- **Extract provided**
Merry-Go-Round is an album by American jazz drummer Elvin Jones recorded in 1971 and released on the Blue Note label.

== Reception ==
The AllMusic review by Scott Yanow stated that "the music is generally quite worthwhile, if a bit eclectic... An interesting set, but Elvin Jones has recorded many more rewarding albums".

Professional ratings
Review scores
| Source | Rating |
| AllMusic | Star |
| DownBeat | Star Half star |

==Track listing==
1. "'Round Town" (Gene Perla) - 3:25
2. "Brite Piece" (Dave Liebman) - 4:46
3. "Lungs" (Jan Hammer) - 2:25
4. "A Time for Love" (Johnny Mandel, Paul Francis Webster) - 4:48
5. "Tergiversation" (Perla) - 3:27
6. "La Fiesta" (Chick Corea) - 6:05
7. "The Children's Merry-Go-Round March" (Keiko Jones) - 2:50
8. "Who's Afraid..." (Frank Foster) - 4:20

Recorded on February 12 (8) and December 16 (1–7), 1971.

- **Work instruction**
In the text about the Merry-Go-Round album, which label released the album?

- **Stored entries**
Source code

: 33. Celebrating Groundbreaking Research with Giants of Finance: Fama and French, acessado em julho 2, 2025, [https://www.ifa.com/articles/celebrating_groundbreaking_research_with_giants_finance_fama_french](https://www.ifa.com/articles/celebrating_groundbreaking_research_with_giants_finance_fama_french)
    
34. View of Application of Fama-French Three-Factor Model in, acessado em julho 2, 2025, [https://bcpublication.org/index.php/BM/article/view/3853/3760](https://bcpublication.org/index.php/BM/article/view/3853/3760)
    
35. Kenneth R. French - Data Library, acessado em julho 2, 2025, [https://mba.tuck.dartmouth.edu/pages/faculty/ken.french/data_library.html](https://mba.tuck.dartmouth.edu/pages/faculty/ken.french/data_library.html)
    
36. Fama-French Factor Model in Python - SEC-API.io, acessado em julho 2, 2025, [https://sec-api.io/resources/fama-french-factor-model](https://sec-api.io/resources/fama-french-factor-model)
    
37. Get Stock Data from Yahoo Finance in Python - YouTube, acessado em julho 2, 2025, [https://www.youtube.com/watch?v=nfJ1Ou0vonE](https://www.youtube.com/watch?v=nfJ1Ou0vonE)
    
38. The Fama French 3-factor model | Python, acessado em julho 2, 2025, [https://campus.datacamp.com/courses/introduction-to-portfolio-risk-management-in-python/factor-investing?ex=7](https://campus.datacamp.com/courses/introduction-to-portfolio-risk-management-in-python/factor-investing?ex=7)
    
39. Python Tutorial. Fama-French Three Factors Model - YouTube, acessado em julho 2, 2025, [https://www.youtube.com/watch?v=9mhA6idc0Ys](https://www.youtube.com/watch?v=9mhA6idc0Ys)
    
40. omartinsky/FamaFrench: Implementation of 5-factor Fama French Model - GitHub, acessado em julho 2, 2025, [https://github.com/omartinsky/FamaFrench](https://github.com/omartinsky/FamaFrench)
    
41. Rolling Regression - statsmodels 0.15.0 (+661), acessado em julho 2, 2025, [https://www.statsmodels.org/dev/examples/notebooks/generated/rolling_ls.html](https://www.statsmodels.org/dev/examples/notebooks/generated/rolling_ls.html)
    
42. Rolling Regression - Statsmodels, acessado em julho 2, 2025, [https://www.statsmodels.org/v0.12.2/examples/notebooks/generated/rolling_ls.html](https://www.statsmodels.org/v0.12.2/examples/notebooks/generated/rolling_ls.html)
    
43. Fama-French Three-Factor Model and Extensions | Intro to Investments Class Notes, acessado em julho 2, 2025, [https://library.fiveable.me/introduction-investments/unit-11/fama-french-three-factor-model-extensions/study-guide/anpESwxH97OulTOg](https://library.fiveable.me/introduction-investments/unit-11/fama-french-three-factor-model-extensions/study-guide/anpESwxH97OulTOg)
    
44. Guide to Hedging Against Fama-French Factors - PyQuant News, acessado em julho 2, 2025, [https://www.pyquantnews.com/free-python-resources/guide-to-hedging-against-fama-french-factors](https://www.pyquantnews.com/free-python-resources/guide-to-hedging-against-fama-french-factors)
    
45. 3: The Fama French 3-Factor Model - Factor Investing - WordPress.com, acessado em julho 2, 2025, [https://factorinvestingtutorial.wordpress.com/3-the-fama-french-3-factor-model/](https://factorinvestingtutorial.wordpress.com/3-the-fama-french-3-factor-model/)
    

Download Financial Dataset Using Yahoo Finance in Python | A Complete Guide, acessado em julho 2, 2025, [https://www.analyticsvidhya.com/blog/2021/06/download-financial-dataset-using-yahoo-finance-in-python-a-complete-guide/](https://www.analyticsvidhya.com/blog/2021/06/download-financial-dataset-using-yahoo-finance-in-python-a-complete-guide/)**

- **Your response**
Blue Note